Bob Neill, a senior Conservative legislator who chairs the House of Commons Justice Committee, said Tuesday it was “in the party’s interest, and actually the country’s interest, for him to move on.”

Lawmaker John Stevenson said he had sent a letter because a confidence vote was the only way to “draw a line” under recent controversies.

Johnson said last week that senior civil servant Sue Gray’s report should put an end to the “partygate” scandal, which saw 83 people, including Johnson, fined by police over parties in government buildings in 2020 and 2021.

Johnson said he took “full responsibility” and was sorry — but denied he knowingly broke any rules or lied when he told Parliament last year that there had been no parties. He said it was time to “move on” and focus on grappling with issues like Britain’s cost-of-living crisis and the war in Ukraine.
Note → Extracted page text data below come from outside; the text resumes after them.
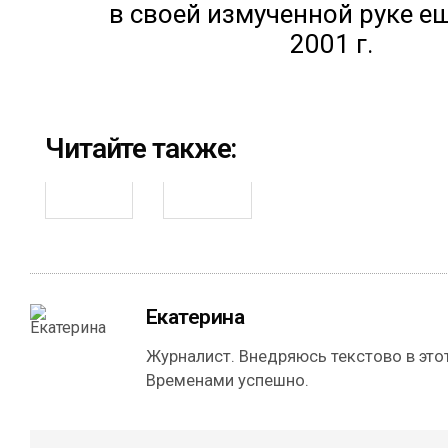
в своей измученной руке е
2001 г.
Читайте также:
Екатерина
Журналист. Внедряюсь текстово в этот
Временами успешно.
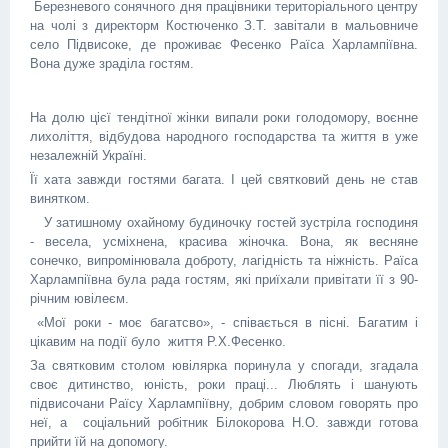
Березневого сонячного дня працівники територіального центру
на чолі з директорм Костюченко З.Т. завітали в мальовниче
село Підвисоке, де проживає Фесенко Раїса Харлампіївна.
Вона дуже зраділа гостям.
На долю цієї тендітної жінки випали роки голодомору, воєнне
лихоліття, відбудова народного господарства та життя в уже
незалежній Україні.
Її хата завжди гостями багата. І цей святковий день не став
винятком.
У затишному охайному будиночку гостей зустріла господиня
- весела, усміхнена, красива жіночка. Вона, як весняне
сонечко, випромінювала доброту, лагідність та ніжність. Раїса
Харлампіївна була рада гостям, які приїхали привітати її з 90-
річним ювілеєм.
«Мої роки - моє багатсво», - співається в пісні. Багатим і
цікавим на події було життя Р.Х.Фесенко.
За святковим столом ювілярка поринула у спогади, згадала
своє дитинство, юність, роки праці... Люблять і шанують
підвисочани Раїсу Харлампіївну, добрим словом говорять про
неї, а соціальний робітник Білокорова Н.О. завжди готова
прийти їй на допомогу.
But a growing number of Conservative lawmakers are calling for a no-confidence vote in Johnson, who won the party a big parliamentary majority in 2019 but has been dogged by questions about his ethics and judgment.

Former attorney general Jeremy Wright said “partygate” had damaged “the institutions and authority of government” and concluded that “for the good of this and future governments, the prime minister should resign.”
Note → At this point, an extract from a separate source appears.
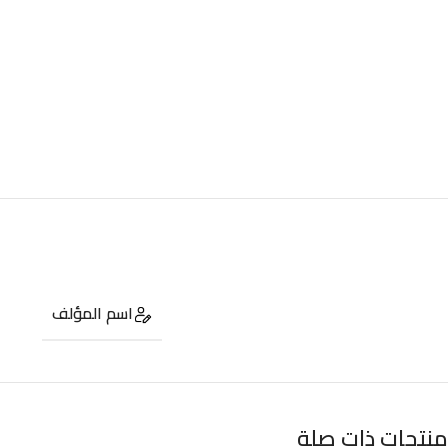
اسم المؤلف
منتجات ذات صلة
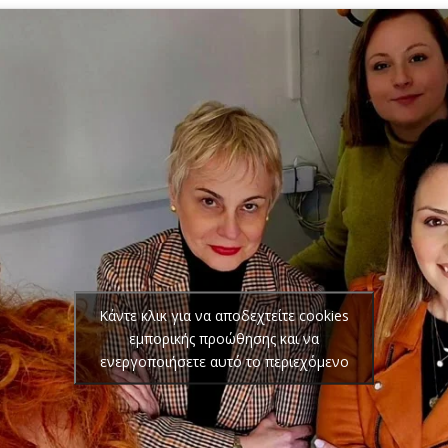
Κάντε κλικ για να αποδεχτείτε cookies
εμπορικής προώθησης και να
ενεργοποιήσετε αυτό το περιεχόμενο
If Johnson lost a confidence vote, he would be replaced as Conservative leader and prime minister. If he won, he could not face another challenge for a year.
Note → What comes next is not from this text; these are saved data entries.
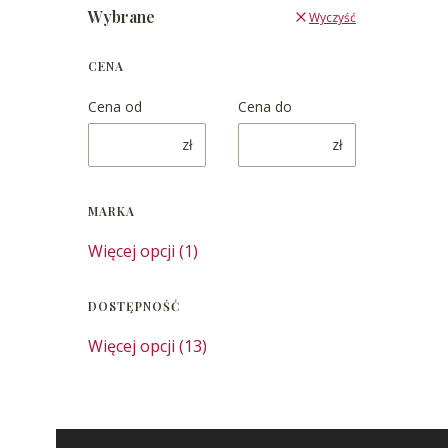
Wybrane
Wyczyść
CENA
Cena od
Cena do
zł
zł
MARKA
Marka
Więcej opcji (1)
DOSTĘPNOŚĆ
Dostępność
Więcej opcji (13)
It’s unclear how many letters have been sent but it’s likely more than the 28 Conservative lawmakers who have called publicly for Johnson to quit. There is a growing feeling in the Conservative Party that the 54 threshold will be reached in the next few weeks.

Former Conservative leader William Hague said he thought Johnson “is in real trouble” and a vote was inevitable.

“I think the Sue Gray report has been one of those sort of slow-fuse explosions in politics,” Hague told Times Radio.

He said “the Conservative Party will need to resolve this one way or another, obviously because to be an effective party they either need to rally behind the prime minister they’ve got, or they need to decide to force him out.”